Your VASP license won’t save you anymore


From cointelegraph by Louis Bellet

Opinion by: Louis Bellet, CEO of Yellow Network

Crypto.com just bought an Australian broker license.

Finally.

For anyone paying attention, this isn’t just another headline about mergers and acquisitions in crypto — it is the validation of something pretty obvious. You can’t protect retail investors with just a virtual asset service provider (VASP) license and some nice-looking compliance policies.

Recent years have shown us exactly why this matters.

FTX’s collapse exposed the fundamental dangers of exchanges that try to be everything to everyone — marketplace, custodian, market maker, token issuer, etc. — while operating with minimal regulatory oversight. Billions in client assets vanished because the industry accepted the fiction that basic broker-dealer regulations somehow don’t apply to crypto.

Let’s not keep crypto on the fringes

Let’s be honest about the current state of crypto trading.

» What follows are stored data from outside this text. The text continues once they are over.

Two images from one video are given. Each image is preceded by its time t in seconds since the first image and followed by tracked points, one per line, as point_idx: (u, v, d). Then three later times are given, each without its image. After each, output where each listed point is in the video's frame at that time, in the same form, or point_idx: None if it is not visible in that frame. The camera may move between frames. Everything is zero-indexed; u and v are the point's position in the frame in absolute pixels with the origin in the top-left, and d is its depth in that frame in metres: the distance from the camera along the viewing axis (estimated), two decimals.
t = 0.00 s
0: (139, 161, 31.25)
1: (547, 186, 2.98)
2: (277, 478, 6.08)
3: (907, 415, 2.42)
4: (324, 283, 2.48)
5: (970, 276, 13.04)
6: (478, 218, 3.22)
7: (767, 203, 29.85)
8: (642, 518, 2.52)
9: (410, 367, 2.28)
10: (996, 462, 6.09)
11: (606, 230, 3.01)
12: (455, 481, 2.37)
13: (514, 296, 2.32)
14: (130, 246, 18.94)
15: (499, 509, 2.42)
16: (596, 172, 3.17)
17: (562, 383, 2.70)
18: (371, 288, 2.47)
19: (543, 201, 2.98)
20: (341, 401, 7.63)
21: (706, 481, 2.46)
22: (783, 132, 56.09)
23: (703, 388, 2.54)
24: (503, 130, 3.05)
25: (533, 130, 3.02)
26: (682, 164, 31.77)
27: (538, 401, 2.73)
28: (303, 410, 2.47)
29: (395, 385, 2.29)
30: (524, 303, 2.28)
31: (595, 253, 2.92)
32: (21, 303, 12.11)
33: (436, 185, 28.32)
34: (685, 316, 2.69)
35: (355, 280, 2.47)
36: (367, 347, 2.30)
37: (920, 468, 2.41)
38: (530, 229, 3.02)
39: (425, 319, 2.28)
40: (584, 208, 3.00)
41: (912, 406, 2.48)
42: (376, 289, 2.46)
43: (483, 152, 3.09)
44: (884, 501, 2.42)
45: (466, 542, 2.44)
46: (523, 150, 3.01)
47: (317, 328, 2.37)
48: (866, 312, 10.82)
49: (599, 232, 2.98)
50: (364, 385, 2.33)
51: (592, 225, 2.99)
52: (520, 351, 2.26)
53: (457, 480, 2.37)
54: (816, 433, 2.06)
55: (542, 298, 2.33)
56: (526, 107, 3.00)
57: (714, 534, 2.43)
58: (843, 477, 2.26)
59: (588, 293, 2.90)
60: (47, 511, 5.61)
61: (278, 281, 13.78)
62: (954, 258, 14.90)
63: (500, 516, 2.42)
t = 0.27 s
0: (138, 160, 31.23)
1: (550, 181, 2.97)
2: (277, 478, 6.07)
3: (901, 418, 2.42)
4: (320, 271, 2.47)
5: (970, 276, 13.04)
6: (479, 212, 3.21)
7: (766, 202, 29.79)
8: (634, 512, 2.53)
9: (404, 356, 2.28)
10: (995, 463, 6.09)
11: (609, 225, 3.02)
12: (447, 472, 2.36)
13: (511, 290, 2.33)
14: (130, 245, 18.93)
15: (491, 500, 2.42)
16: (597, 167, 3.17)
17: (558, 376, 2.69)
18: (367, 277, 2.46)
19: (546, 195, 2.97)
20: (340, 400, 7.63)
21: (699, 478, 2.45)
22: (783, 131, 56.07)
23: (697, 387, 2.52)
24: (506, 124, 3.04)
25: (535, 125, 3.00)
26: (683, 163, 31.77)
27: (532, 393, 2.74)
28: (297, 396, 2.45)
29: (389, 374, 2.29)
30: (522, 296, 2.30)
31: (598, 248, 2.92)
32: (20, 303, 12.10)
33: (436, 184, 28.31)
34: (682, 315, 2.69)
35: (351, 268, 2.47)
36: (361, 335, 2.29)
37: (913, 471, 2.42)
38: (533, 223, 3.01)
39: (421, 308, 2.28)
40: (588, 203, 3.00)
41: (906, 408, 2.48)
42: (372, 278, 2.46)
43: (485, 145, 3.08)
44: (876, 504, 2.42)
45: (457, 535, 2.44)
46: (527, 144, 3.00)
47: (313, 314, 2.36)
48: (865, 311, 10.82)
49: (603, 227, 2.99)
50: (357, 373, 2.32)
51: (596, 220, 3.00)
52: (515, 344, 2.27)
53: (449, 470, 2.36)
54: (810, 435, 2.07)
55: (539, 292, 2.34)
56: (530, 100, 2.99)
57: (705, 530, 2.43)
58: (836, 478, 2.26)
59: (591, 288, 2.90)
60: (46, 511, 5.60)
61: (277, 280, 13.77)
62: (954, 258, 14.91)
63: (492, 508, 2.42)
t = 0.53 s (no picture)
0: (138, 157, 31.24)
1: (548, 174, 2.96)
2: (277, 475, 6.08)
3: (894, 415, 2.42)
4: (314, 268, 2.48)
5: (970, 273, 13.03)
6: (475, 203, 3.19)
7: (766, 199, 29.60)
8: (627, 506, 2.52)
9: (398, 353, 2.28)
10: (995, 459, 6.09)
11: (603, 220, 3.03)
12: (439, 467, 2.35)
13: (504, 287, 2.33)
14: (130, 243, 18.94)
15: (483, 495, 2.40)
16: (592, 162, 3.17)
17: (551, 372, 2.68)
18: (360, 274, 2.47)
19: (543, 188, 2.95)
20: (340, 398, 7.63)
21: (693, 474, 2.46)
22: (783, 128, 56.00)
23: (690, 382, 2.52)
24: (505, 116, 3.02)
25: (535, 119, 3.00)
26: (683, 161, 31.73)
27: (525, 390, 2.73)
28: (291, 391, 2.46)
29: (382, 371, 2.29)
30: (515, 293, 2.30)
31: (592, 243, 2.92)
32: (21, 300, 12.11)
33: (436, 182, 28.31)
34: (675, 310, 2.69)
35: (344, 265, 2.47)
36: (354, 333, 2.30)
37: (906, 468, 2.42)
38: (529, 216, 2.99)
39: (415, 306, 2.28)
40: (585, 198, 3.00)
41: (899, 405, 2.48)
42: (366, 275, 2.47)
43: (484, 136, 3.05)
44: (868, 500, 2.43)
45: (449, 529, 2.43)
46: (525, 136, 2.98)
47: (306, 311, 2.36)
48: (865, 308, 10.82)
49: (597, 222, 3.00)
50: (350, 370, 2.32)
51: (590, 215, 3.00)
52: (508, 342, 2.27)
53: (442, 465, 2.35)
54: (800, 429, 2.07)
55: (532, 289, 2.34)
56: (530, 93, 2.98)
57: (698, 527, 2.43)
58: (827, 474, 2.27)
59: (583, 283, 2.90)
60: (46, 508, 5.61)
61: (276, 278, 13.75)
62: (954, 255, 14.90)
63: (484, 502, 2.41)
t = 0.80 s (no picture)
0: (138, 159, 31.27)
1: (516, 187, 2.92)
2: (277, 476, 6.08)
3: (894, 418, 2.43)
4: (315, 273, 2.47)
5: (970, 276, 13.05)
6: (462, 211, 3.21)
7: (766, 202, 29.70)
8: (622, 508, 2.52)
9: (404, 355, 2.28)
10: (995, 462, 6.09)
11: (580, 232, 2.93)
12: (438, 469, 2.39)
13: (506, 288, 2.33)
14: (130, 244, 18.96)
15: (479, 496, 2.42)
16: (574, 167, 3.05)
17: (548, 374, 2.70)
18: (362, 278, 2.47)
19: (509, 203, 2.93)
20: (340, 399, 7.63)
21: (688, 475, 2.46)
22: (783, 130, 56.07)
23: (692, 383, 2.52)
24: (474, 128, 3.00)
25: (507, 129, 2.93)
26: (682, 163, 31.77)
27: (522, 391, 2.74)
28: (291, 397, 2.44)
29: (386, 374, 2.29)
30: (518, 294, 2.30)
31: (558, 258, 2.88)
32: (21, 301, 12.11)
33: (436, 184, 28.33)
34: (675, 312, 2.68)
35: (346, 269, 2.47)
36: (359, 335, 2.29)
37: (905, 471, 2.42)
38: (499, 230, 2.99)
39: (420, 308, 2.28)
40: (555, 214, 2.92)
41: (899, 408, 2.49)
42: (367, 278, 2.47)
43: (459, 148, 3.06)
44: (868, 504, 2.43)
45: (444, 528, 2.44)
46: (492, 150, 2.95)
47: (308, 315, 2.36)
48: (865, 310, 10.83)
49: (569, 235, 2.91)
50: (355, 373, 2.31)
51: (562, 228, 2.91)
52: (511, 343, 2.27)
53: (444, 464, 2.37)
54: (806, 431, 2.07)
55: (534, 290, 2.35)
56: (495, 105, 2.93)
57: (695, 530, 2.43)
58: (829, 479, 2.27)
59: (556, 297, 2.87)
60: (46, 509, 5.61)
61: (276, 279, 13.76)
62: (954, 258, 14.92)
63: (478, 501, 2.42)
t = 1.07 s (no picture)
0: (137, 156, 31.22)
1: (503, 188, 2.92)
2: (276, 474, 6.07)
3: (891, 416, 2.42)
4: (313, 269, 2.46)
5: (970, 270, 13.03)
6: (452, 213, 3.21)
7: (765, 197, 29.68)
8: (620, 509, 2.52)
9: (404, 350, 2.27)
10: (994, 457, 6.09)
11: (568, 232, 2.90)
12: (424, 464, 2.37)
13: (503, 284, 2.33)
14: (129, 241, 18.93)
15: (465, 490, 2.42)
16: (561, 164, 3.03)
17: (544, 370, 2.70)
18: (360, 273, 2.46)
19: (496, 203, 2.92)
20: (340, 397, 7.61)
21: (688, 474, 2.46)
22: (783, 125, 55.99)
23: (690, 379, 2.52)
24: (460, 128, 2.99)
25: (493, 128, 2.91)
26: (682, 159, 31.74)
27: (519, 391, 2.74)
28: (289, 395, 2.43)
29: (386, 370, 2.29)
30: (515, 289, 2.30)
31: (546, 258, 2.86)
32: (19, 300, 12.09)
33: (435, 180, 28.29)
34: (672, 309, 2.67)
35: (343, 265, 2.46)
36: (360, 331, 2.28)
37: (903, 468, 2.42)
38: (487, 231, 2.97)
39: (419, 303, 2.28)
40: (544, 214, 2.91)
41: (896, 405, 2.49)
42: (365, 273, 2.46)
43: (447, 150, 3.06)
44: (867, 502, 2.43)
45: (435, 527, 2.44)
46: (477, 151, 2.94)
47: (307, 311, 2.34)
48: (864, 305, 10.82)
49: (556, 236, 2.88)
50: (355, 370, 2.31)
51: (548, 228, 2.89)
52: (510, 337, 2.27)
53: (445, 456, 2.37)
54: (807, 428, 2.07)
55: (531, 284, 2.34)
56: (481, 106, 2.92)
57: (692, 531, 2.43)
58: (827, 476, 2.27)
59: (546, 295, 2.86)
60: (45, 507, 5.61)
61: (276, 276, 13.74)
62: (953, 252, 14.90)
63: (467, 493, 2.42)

Memecoins are marketed like lottery tickets. Influencers shill tokens without disclosing payments. Exchanges hide behind VASP registrations while allowing manipulated markets to operate.

This approach is not the path to mainstream adoption. Rather, it’s a recipe for keeping crypto on the fringes of finance.

Recent: Crypto compliance ‘no longer optional’ under Australia’s new draft guidelines

Traditional finance isn’t perfect. In fact, it’s far from it. But try pulling off a pump-and-dump scheme on the New York Stock Exchange. Launch a fake stock, run a bogus initial public offering with made-up financials, and vanish with everyone’s money.

You can’t. By design, the infrastructure won’t let you.

 Perhaps more importantly, when things do go wrong in traditional markets, investors get repaid first.

Try finding that protection at your favorite VASP-licensed exchange.

Your license is not enough

In crypto, we see this level of fraud regularly, enabled by exchanges hiding behind VASP registrations or e-money provider status like it’s some kind of shield. 

“We’re just providing technology services!” they claim. This approach might have made sense in crypto’s early days, but it’s inadequate for today’s market size and complexity.